- TÂCHES ET EXERCICES -
[1] Répondez aux questions suivantes sur les notes consacrées à l'énonciation.
(a) À la suite de quel auteur faut-il distinguer « situation de communication » et « situation d'énonciation » ?
(b) Quelle expression est reprise de Peytard ?
(c) Quel niveau d'apprenants est visé, telle que la démarche est présentée ?
[2] Rédigez la suite des notes consacrées à l'énonciation à partir de leur dernière phrase.

- TEXTE FOURNI -
+===+
4. Les constructions segmentées jouent également un rôle dans les relations entre phrases et sont
des phénomènes qui relèvent de la syntaxe et du discours.
5. On prendra soin de distinguer à la suite de Jakobson, ce qui n'est pas toujours le cas en
didactique, entre " situation de communication " et " situation d'énonciation ".
6. " L'énonciation monologue est déjà en elle-même une abstraction qui à vrai dire va de soi. Toute
énonciation-monologue, même s'il s'agit d'une inscription sur un monument, constitue un élément
inaliénable de la communication verbale. Toute inscription prolonge celles qui l'ont précédée,
engage une polémique avec elles, s'attend à des réactions actives de compréhension, anticipe sur
celles-ci " (Bakhtine, 1929 : 105).
7. Ce travail d' altération discursive, pour reprendre l'expression de Peytard, s'est révélé
particulièrement fructueux avec des élèves et on y reviendra dans la seconde partie.
8. Telle qu'elle est présentée, elle vise des apprenants de niveau avancé. Toutefois, ces parties ont
une certaine autonomie et l'on peut très bien avec des apprenants de niveau élémentaire ou
intermédiaire, modifier le contenu de la troisième partie.
+===+
- ENTRÉES FOURNIES -
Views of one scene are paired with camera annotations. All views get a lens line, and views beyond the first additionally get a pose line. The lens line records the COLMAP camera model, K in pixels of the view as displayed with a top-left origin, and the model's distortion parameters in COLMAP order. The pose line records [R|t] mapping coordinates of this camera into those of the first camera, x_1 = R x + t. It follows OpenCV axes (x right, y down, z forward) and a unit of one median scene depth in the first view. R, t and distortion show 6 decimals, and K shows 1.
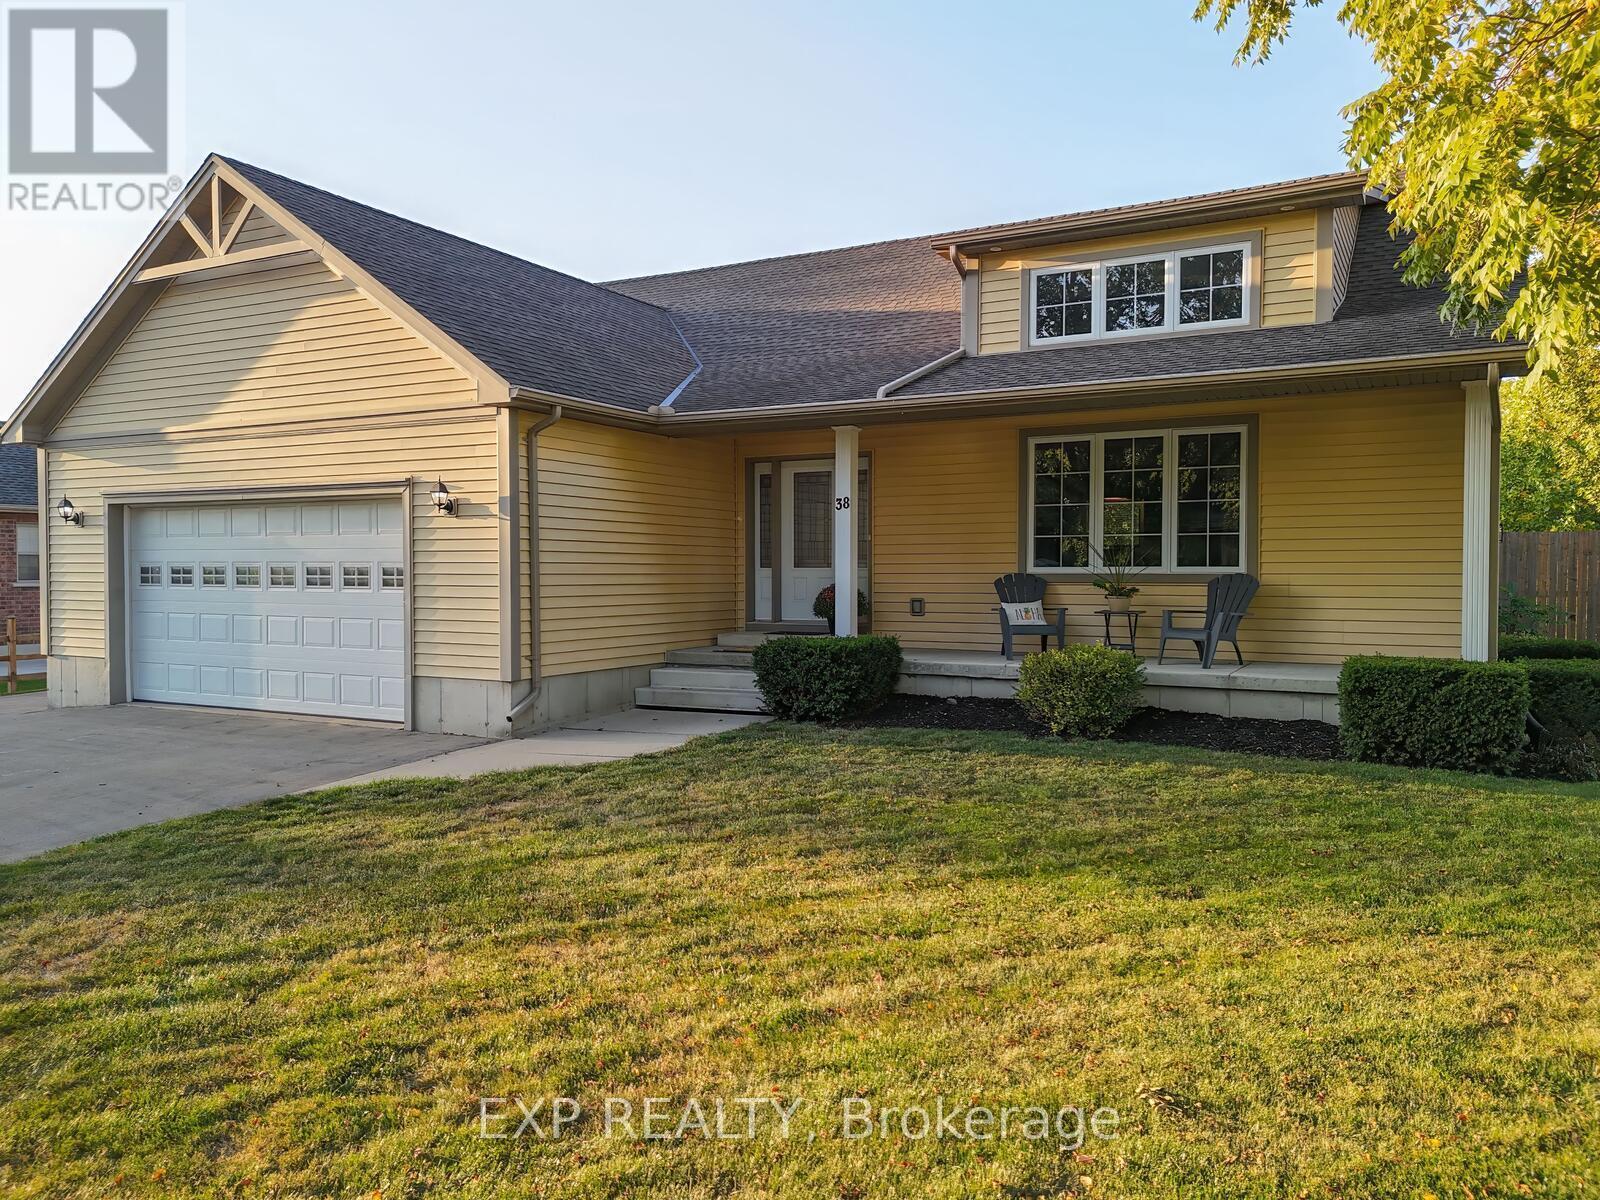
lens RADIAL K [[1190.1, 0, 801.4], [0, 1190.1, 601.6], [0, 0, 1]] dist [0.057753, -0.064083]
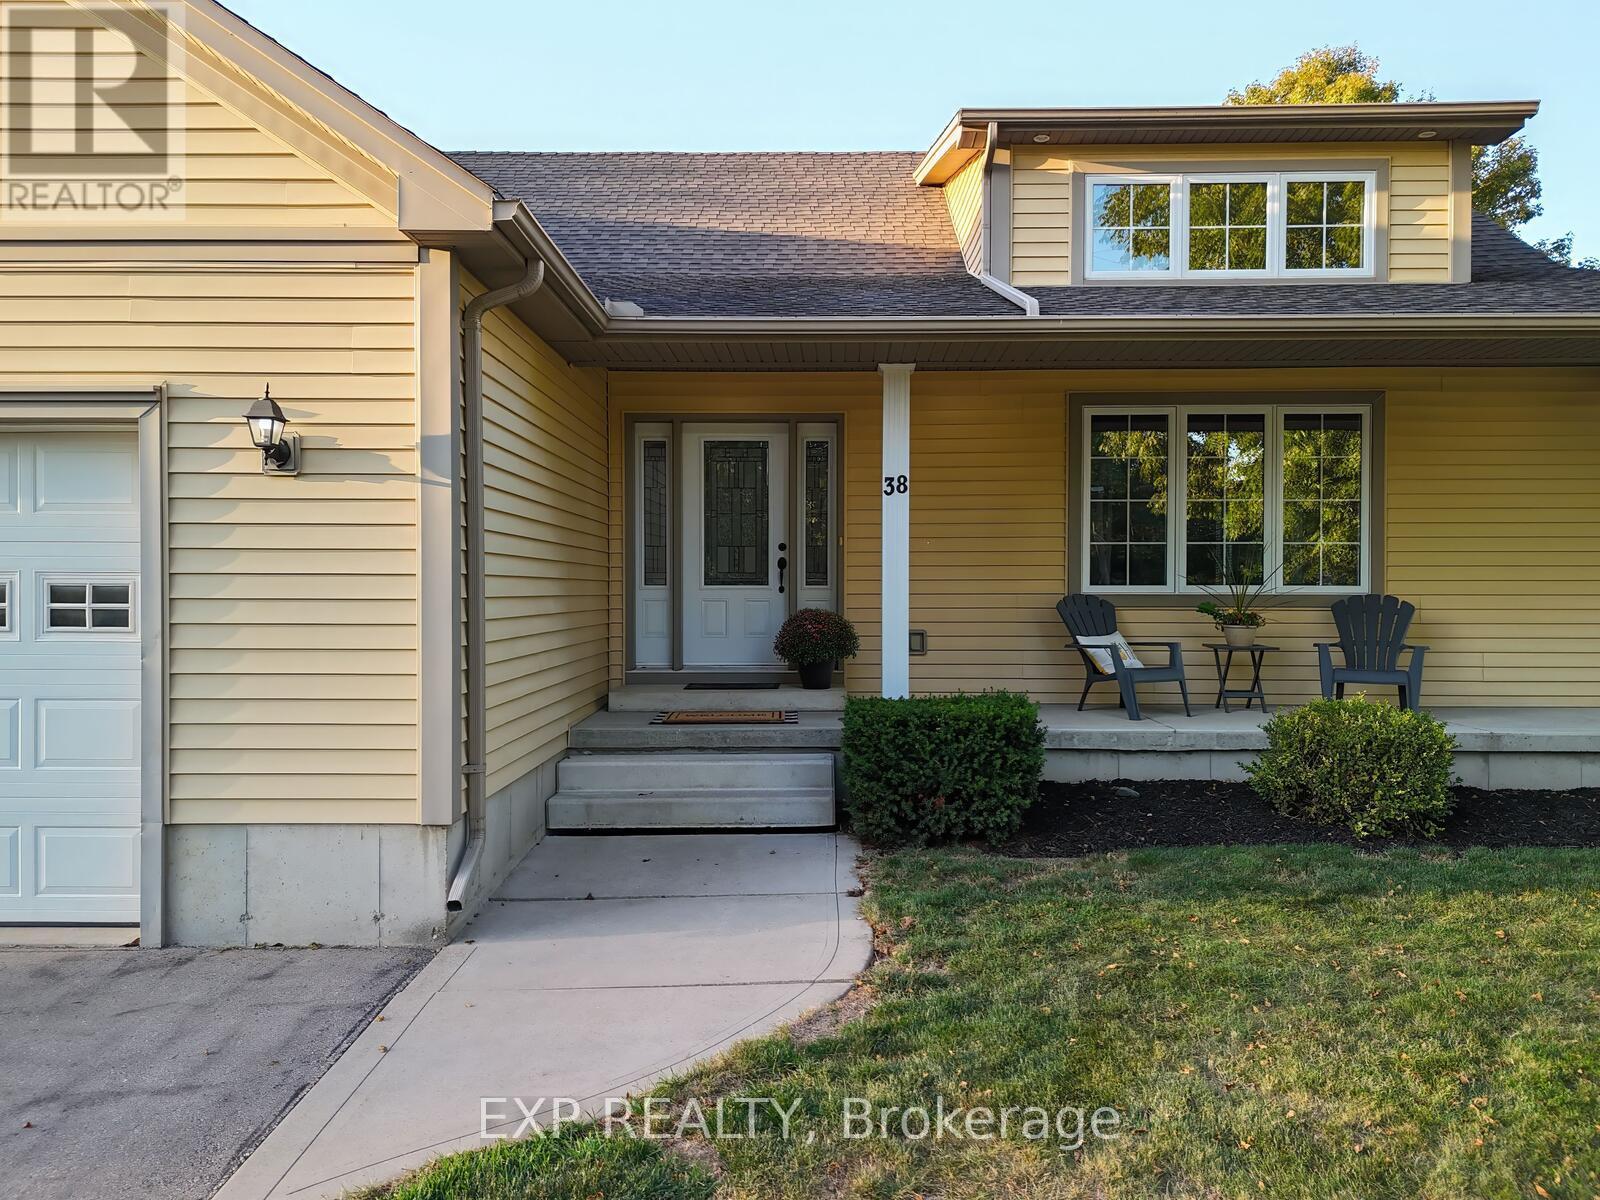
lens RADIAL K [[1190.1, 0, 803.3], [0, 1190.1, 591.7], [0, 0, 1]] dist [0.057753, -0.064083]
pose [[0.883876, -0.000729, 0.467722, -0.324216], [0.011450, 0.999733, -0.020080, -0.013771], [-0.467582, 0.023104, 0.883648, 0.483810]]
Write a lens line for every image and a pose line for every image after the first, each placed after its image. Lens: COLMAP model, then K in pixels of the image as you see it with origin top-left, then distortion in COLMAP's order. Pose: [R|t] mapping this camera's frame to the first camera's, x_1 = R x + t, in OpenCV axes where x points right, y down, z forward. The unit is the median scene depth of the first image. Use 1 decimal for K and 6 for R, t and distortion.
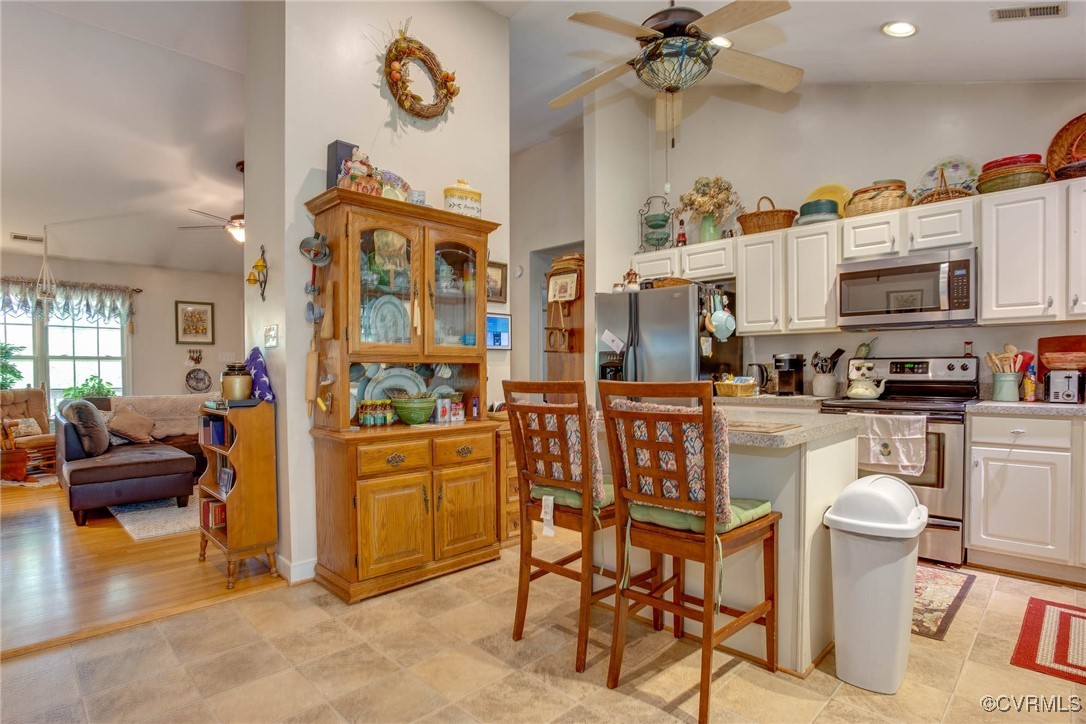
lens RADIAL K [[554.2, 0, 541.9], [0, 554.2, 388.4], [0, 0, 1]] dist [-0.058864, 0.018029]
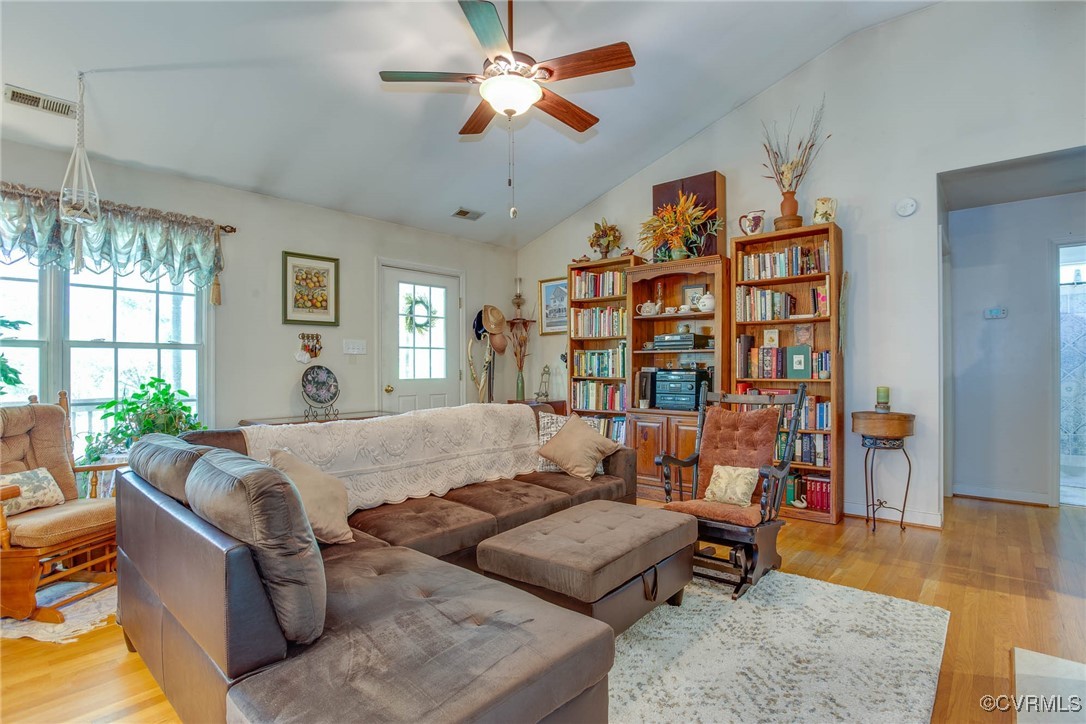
+===+
- RÉPONSES PAR TÂCHE -
[1]
(a) Jakobson.
(b) « altération discursive ».
(c) Le niveau avancé.

[2]
9. Ces différents principes méthodologiques ont conduit à la fabrication de diverses sortes de
matériel pédagogique qui ont été testés en classe de langue.
10. Quelques-uns peuvent avoir pour objectif de devenir enseignants de français dans leurs pays
respectifs et poursuivre leurs études dans les filières nationales de la mention français langue
étrangère de la licence, de la maîtrise de français langue étrangère voire au- delà.
11. On aurait sans doute pu, pour la partie "enregistrement", envisager l'utilisation des laboratoires de
langue (du moins ceux permettant des travaux de groupes) et il y aurait certainement à réfléchir du
côté de l'utilisation du multimédia. J'ai, pour ma part, tout simplement opté pour une organisation
du travail en groupes.
12. Pour l'évaluation, je tenais compte du respect de la consigne et des efforts faits pour respecter la
mise en contexte de la production (ex : différence entre une production médiatique et un échange
entre amis sur une mésaventure personnelle), de la cohérence textuelle, des erreurs morpho-
syntaxiques, lexicales et phonétiques.
13. Pour un enseignant bénéficiant d'un plus grand nombre d'heures par semaine, il serait tout à fait
intéressant d'exploiter dans des activités de conceptualisation les erreurs des apprenants et
d'avoir ainsi à disposition les éléments d'une grammaire d'apprentissage.
14. Pour sensibiliser les apprenants à leur présence, le mieux est de leur faire comparer soit une
transcription "truquée" sans ces phénomènes avec le document sonore qu'ils entendent, soit
l'inverse c'est-à-dire un document sonore avec disparition de ces phénomènes et une transcription
non retouchée.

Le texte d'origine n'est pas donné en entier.